"I like to put a few extra sounds in a run of calls," he said. "Kind of a bridge from one series to the next. Every sound I make is a real turkey sound, it's just that I do a little more than the rules strictly call for."
When the five judges met with the callers to go over the rules, there was some discussion about how much they would give—or take away—for interpretive calling like Cooper's. One of the judges, Dale Englehardt, said, "I'm listening for what sounds like a real turkey. I'm in the woods at least two hundred days a year, and I know what a turkey sounds like. A lot of guys try to get fancy and baffle you with——. But the way I see it, you're not calling people, you're calling turkeys."
The head judge, Mike Manzo, a professional big-game guide with prominent bones and sunken eyes, set down his criteria emphatically: "As long as it sounds like a turkey, you won't lose points. But you won't necessarily get any, either." Which seemed to satisfy everyone; even Cooper could live with that ruling, though it cut into what he considers his strength.
The debate over calling styles was—like the contest itself—a measure of just how far turkey hunting has come in the past 15 years. It is only recently that many states have had enough turkeys to allow a hunting season. Before aggressive wildlife programs brought the turkey populations back, only a few people hunted the bird. The calls that they used were usually homemade and fairly crude. Hunters simply made the best, most authentic sounds they could on them and tried not to call too much. They just hoped a gobbler would come in to investigate.
As the turkey populations increased and more and more hunters went after them, the calls improved and hunters became more adept at using them. Turkey hunting is now the fastest-growing shooting sport in North America. Some two million Americans consider themselves turkey hunters, and a large number of them are not merely passionate but plainly insane about the sport. To them there is nothing sweeter in all of life than to be in the woods at the dawn of a spring day, a gobbling turkey roosted in a nearby tree. Maybe it is the time of year—though there is turkey-hunting season in the fall, too—with its mild temperatures and woods in the tender blooming stage, or maybe it is the calling, which brings the hunter into the mating ritual itself, or maybe it is the wariness and majesty of the gobbler, with his acute eyesight and his magnificent plumage, which he puts on full display for the hunter who succeeds in fooling him. Whatever the reason, turkey hunting gets into the blood; it is a passion that turns laconic men rhapsodic.
They will talk about turkeys and turkey hunting endlessly, and they will practice calling feverishly, in season or out. They will even pay money and drive all night to enter a calling contest. Other men, with slightly less ability, will pay money to sit in uncomfortable bleachers in a cold arena and listen to the callers make their music.
There were about a thousand of the faithful in the audience in Indianapolis when the first caller stepped onstage at two in the afternoon. Bob Morgan had drawn the first number. He stepped up and laid several mouth calls out on a table.

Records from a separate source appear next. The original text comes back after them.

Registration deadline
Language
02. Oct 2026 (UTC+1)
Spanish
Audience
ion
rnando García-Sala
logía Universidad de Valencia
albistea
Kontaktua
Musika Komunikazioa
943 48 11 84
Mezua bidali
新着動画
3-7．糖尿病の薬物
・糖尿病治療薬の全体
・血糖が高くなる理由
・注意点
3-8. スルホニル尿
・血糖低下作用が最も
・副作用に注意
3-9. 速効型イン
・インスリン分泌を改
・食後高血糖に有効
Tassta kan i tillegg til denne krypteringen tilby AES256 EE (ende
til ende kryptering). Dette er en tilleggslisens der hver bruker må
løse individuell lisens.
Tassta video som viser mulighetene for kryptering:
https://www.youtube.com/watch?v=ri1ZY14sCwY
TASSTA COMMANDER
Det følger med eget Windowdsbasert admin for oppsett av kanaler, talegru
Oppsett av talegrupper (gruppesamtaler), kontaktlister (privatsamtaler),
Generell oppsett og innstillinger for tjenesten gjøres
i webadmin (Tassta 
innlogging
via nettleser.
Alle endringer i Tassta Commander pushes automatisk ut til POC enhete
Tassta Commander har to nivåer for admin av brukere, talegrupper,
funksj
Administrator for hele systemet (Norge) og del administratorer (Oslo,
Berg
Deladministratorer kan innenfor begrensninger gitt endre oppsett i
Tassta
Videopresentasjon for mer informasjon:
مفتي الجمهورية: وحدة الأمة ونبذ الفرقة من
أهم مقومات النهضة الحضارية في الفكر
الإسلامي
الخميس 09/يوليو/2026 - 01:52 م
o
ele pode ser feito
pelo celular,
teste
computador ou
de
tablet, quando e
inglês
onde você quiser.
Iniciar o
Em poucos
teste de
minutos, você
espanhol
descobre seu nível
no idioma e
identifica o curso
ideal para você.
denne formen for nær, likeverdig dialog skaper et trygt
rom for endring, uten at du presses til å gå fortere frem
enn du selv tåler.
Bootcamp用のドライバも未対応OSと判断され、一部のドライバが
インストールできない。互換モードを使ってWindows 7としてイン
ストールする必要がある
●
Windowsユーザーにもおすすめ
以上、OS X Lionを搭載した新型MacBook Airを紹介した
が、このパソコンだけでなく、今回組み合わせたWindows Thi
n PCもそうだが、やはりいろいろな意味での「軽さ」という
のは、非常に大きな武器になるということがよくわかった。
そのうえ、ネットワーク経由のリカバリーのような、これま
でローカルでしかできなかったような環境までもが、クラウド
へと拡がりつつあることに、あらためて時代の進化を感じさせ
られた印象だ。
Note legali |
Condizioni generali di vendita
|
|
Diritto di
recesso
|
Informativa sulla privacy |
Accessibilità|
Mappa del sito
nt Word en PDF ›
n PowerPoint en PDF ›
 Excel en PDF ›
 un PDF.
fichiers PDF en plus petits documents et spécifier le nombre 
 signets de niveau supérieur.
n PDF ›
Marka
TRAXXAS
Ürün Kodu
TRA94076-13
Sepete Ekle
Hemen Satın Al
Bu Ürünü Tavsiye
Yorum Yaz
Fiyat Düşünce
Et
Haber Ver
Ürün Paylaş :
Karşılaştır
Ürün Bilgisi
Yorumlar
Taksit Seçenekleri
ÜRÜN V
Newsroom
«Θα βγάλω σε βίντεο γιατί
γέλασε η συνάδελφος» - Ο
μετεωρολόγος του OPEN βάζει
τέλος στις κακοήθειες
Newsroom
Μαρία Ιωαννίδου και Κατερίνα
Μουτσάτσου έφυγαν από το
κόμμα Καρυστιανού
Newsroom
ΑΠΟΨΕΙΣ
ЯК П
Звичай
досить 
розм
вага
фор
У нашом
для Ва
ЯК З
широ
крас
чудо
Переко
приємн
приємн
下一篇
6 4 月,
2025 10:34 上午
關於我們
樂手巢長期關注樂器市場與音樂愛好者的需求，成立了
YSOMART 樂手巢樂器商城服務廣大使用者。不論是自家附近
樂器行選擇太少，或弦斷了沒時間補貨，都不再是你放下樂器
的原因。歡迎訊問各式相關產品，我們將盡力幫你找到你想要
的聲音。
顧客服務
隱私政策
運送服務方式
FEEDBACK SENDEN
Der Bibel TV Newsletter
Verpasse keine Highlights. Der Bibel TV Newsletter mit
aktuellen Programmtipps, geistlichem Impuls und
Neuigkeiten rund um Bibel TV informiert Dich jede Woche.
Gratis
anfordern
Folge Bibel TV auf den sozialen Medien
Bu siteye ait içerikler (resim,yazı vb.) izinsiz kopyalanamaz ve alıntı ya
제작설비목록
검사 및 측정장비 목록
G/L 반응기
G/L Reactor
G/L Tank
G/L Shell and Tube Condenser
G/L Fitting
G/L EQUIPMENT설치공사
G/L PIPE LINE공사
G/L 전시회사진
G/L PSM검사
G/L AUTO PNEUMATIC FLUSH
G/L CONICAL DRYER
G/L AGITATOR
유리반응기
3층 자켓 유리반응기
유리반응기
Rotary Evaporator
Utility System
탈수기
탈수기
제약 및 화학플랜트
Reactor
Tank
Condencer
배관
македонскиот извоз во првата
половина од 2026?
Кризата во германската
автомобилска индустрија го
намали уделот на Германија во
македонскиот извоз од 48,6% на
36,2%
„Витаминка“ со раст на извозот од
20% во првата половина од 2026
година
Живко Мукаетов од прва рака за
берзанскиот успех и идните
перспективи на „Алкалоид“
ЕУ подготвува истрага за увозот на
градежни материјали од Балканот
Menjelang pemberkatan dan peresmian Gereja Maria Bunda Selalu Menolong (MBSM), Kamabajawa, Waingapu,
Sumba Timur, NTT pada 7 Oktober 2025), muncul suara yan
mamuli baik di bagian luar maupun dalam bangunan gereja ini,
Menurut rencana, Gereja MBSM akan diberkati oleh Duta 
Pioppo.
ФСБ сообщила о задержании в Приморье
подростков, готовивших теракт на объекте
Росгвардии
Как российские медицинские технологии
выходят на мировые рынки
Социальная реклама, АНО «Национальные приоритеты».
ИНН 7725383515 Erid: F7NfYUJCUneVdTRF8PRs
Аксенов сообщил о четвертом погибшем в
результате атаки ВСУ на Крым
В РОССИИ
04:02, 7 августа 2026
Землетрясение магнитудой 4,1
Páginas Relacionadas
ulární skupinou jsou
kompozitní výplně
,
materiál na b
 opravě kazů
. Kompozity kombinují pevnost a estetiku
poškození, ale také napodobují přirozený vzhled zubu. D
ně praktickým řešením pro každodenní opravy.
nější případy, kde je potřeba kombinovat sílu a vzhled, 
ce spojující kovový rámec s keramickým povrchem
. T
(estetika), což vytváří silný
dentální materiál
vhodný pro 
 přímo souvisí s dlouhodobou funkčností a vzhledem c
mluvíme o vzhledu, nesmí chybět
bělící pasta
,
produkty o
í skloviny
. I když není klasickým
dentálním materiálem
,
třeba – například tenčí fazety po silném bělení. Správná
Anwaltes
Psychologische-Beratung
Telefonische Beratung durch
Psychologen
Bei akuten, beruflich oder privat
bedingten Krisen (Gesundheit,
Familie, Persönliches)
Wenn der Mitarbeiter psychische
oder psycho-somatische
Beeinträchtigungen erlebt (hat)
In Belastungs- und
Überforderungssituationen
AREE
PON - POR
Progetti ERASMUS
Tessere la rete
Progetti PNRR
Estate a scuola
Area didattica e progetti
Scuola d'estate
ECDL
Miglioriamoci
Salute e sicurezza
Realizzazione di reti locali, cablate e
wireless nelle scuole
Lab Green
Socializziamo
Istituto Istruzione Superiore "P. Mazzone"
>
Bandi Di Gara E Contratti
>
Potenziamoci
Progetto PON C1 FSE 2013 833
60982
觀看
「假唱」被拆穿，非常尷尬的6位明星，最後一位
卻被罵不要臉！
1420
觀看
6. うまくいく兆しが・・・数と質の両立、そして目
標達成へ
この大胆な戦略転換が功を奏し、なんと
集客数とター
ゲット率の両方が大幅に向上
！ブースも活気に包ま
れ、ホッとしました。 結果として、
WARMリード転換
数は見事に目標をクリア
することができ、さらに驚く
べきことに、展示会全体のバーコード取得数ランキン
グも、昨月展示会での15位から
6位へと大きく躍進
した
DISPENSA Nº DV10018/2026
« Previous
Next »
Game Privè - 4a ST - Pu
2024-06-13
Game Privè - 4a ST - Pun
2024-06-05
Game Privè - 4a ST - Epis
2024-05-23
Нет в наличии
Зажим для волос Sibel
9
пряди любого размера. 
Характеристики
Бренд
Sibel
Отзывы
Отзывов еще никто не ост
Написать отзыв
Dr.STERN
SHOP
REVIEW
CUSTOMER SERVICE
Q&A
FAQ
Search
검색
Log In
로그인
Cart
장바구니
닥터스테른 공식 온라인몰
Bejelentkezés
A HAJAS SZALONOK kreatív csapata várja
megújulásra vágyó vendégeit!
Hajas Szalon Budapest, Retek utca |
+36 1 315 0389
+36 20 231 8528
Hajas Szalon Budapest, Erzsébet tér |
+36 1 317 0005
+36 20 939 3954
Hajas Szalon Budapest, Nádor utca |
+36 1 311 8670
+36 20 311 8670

Behind the table stood a screen that hid the five judges, who sat in separate booths with their backs to Morgan, their score sheets on their laps.
Morgan sat down, took a deep breath and made the first of the five mandatory calls.
His tree call sounded quiet and sweet, the way a hen turkey might sound on waking. He changed mouth yelpers and went to a more animated fly-down cackle. After another change of calls and another deep breath, he made a fine, raspy old-hen mating yelp. Then he went straight into a whistling kee-kee run. With eyes closed, he made the final call, an old gobbler yelp. He was the only caller to show so much composure. Virtually all of the others stood during at least some of their five calls, and many of them moved with the spirit of their work. A few actually seemed to strut and scratch like a turkey, which is a fair indication of just how deep into it some turkey hunters get.
Though all the callers who followed Morgan sounded good, none sounded better until Cooper, the 11th of 29, took the stage. Cooper stared at the ground and worked himself into the kind of concentration necessary for "charismatic" calling in the big event.